• **What is needed**: Quote word for word the lines below, beginning with the first and ending with the one that has "- ✅ Re-scan with Trivy after each deployment". Drop the pictures.

• **Data extract**:
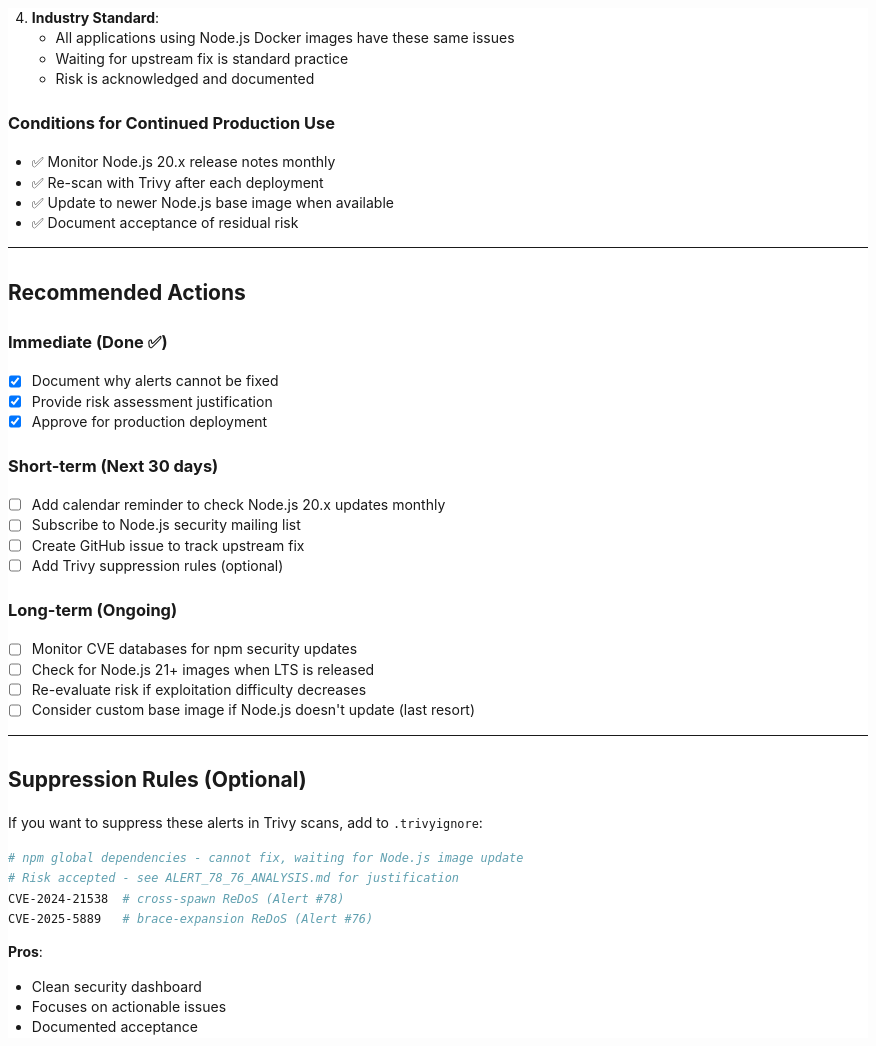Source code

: 4. **Industry Standard**:
   - All applications using Node.js Docker images have these same issues
   - Waiting for upstream fix is standard practice
   - Risk is acknowledged and documented

### Conditions for Continued Production Use

- ✅ Monitor Node.js 20.x release notes monthly
- ✅ Re-scan with Trivy after each deployment
- ✅ Update to newer Node.js base image when available
- ✅ Document acceptance of residual risk

---

## Recommended Actions

### Immediate (Done ✅)

- [x] Document why alerts cannot be fixed
- [x] Provide risk assessment justification
- [x] Approve for production deployment

### Short-term (Next 30 days)

- [ ] Add calendar reminder to check Node.js 20.x updates monthly
- [ ] Subscribe to Node.js security mailing list
- [ ] Create GitHub issue to track upstream fix
- [ ] Add Trivy suppression rules (optional)

### Long-term (Ongoing)

- [ ] Monitor CVE databases for npm security updates
- [ ] Check for Node.js 21+ images when LTS is released
- [ ] Re-evaluate risk if exploitation difficulty decreases
- [ ] Consider custom base image if Node.js doesn't update (last resort)

---

## Suppression Rules (Optional)

If you want to suppress these alerts in Trivy scans, add to `.trivyignore`:

```bash
# npm global dependencies - cannot fix, waiting for Node.js image update
# Risk accepted - see ALERT_78_76_ANALYSIS.md for justification
CVE-2024-21538  # cross-spawn ReDoS (Alert #78)
CVE-2025-5889   # brace-expansion ReDoS (Alert #76)
```

**Pros**:

- Clean security dashboard
- Focuses on actionable issues
- Documented acceptance
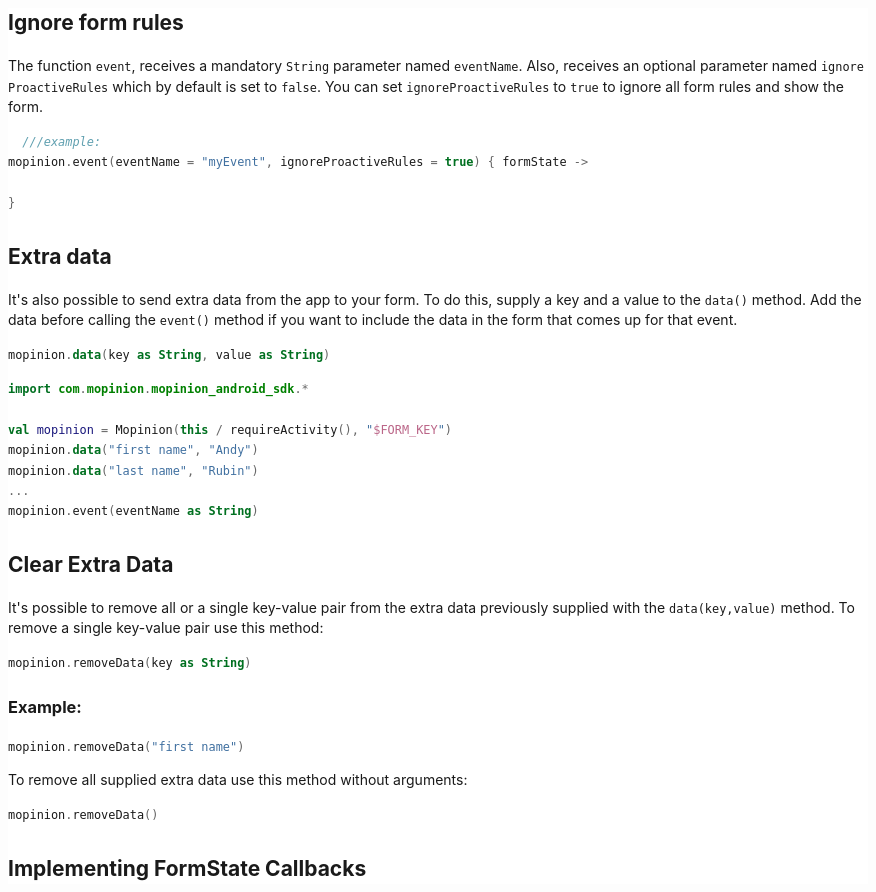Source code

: ## <a name="ignoring_proactive_rules">Ignore form rules</a>
The function `event`, receives a mandatory `String` parameter named `eventName`. Also, receives an optional parameter named `ignoreProactiveRules` which by default is set to `false`.
You can set `ignoreProactiveRules` to `true` to ignore all form rules and show the form.

```kotlin
  ///example:
mopinion.event(eventName = "myEvent", ignoreProactiveRules = true) { formState ->

}
```


## <a name="extra_data">Extra data</a>

It's also possible to send extra data from the app to your form. To do this, supply a key and a
value to the `data()` method. Add the data before calling the `event()` method if you want to
include the data in the form that comes up for that event.

```kotlin
mopinion.data(key as String, value as String)
```

```kotlin
import com.mopinion.mopinion_android_sdk.*

val mopinion = Mopinion(this / requireActivity(), "$FORM_KEY")
mopinion.data("first name", "Andy")
mopinion.data("last name", "Rubin")
...
mopinion.event(eventName as String)
```

## <a name="clear_extra_data">Clear Extra Data</a>

It's possible to remove all or a single key-value pair from the extra data previously supplied with
the `data(key,value)` method. To remove a single key-value pair use this method:

```kotlin
mopinion.removeData(key as String)
```

### Example:

```kotlin
mopinion.removeData("first name")
```

To remove all supplied extra data use this method without arguments:

```kotlin
mopinion.removeData()
```

## <a name="implementing_callbacks">Implementing FormState Callbacks</a>
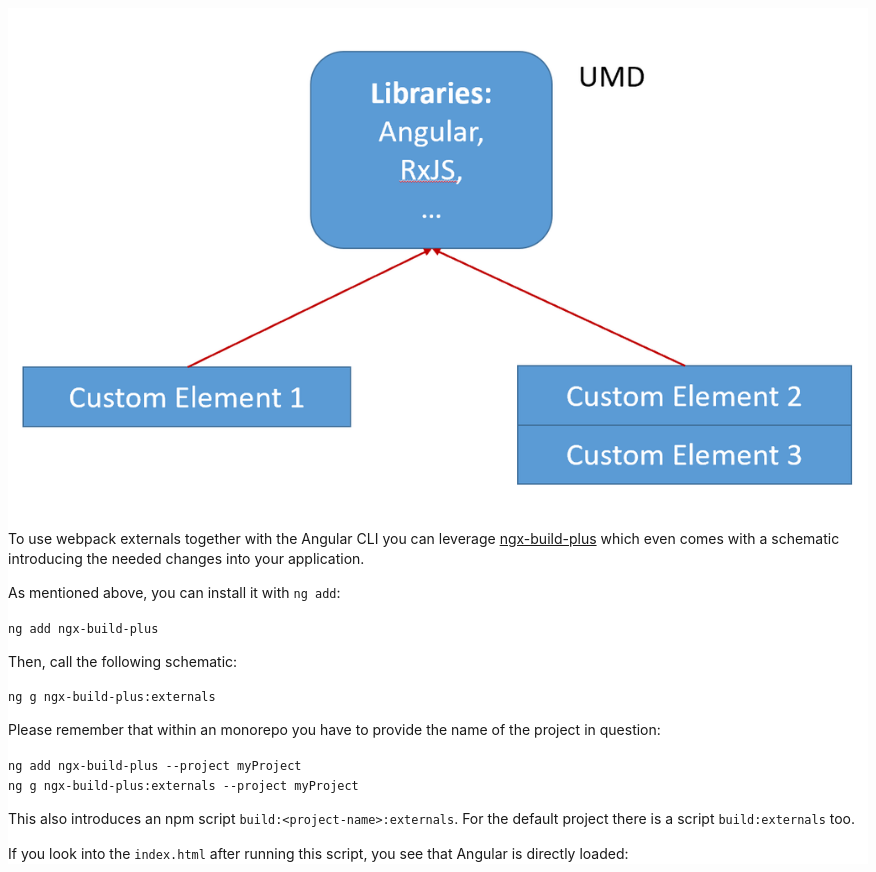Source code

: ![](images/build3.png)

To use webpack externals together with the Angular CLI you can leverage [ngx-build-plus](https://www.npmjs.com/package/ngx-build-plus) which even comes with a schematic introducing the needed changes into your application.

As mentioned above, you can install it with ``ng add``:

```
ng add ngx-build-plus
```

Then, call the following schematic:

```
ng g ngx-build-plus:externals
```

Please remember that within an monorepo you have to provide the name of the project in question:

```
ng add ngx-build-plus --project myProject
ng g ngx-build-plus:externals --project myProject
```

This also introduces an npm script ``build:<project-name>:externals``. For the default project there is a script ``build:externals`` too.

If you look into the ``index.html`` after running this script, you see that Angular is directly loaded:
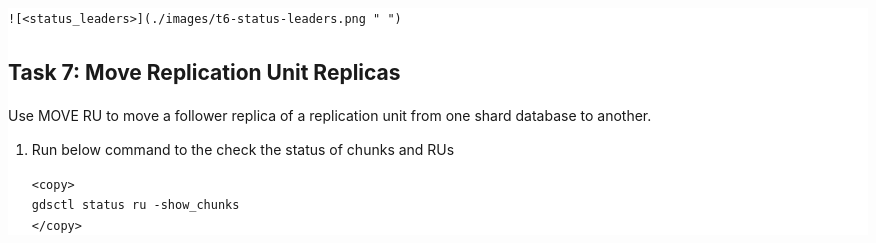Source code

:    ![<status_leaders>](./images/t6-status-leaders.png " ")


## Task 7: Move Replication Unit Replicas

Use MOVE RU to move a follower replica of a replication unit from one shard database to another.

1.  Run below command to the check the status of chunks and RUs 

    ```
    <copy>
    gdsctl status ru -show_chunks
    </copy>
    ```
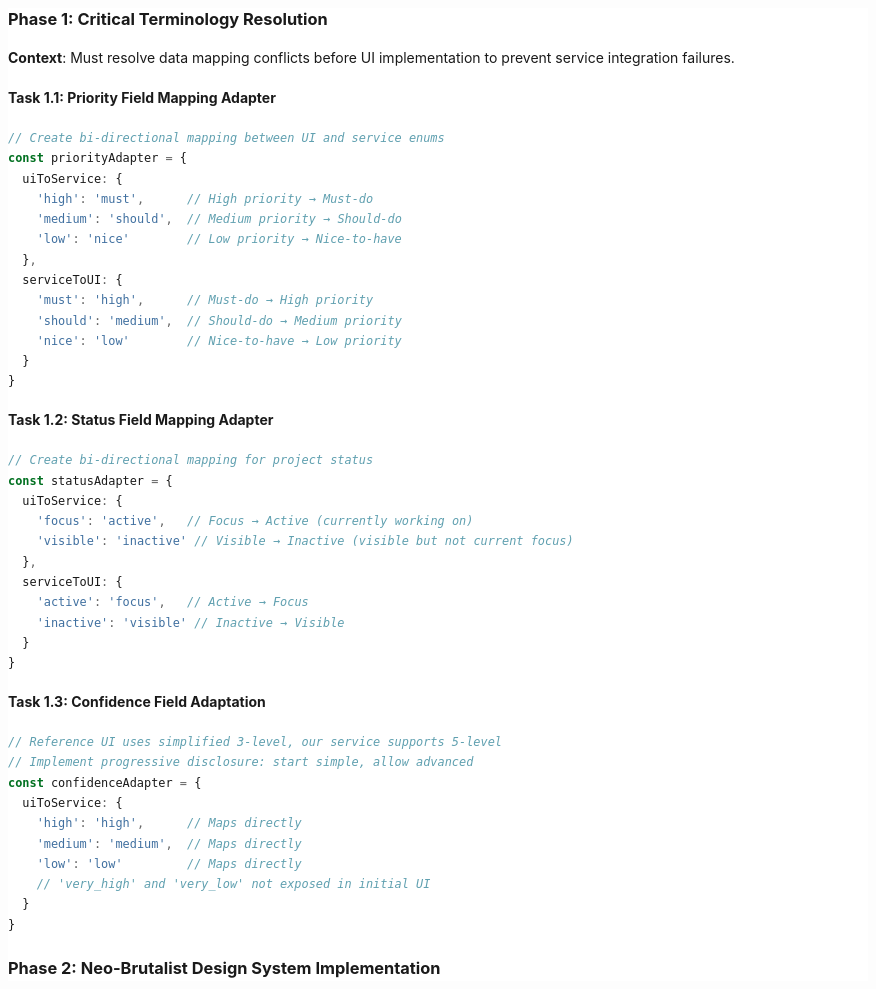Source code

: ### Phase 1: Critical Terminology Resolution

**Context**: Must resolve data mapping conflicts before UI implementation to prevent service integration failures.

#### Task 1.1: Priority Field Mapping Adapter
```typescript
// Create bi-directional mapping between UI and service enums
const priorityAdapter = {
  uiToService: {
    'high': 'must',      // High priority → Must-do
    'medium': 'should',  // Medium priority → Should-do  
    'low': 'nice'        // Low priority → Nice-to-have
  },
  serviceToUI: {
    'must': 'high',      // Must-do → High priority
    'should': 'medium',  // Should-do → Medium priority
    'nice': 'low'        // Nice-to-have → Low priority
  }
}
```

#### Task 1.2: Status Field Mapping Adapter
```typescript
// Create bi-directional mapping for project status
const statusAdapter = {
  uiToService: {
    'focus': 'active',   // Focus → Active (currently working on)
    'visible': 'inactive' // Visible → Inactive (visible but not current focus)
  },
  serviceToUI: {
    'active': 'focus',   // Active → Focus
    'inactive': 'visible' // Inactive → Visible
  }
}
```

#### Task 1.3: Confidence Field Adaptation
```typescript
// Reference UI uses simplified 3-level, our service supports 5-level
// Implement progressive disclosure: start simple, allow advanced
const confidenceAdapter = {
  uiToService: {
    'high': 'high',      // Maps directly
    'medium': 'medium',  // Maps directly  
    'low': 'low'         // Maps directly
    // 'very_high' and 'very_low' not exposed in initial UI
  }
}
```

### Phase 2: Neo-Brutalist Design System Implementation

• **Response area**:
Source code

: 4. **Industry Standard**:
   - All applications using Node.js Docker images have these same issues
   - Waiting for upstream fix is standard practice
   - Risk is acknowledged and documented

### Conditions for Continued Production Use

- ✅ Monitor Node.js 20.x release notes monthly
- ✅ Re-scan with Trivy after each deployment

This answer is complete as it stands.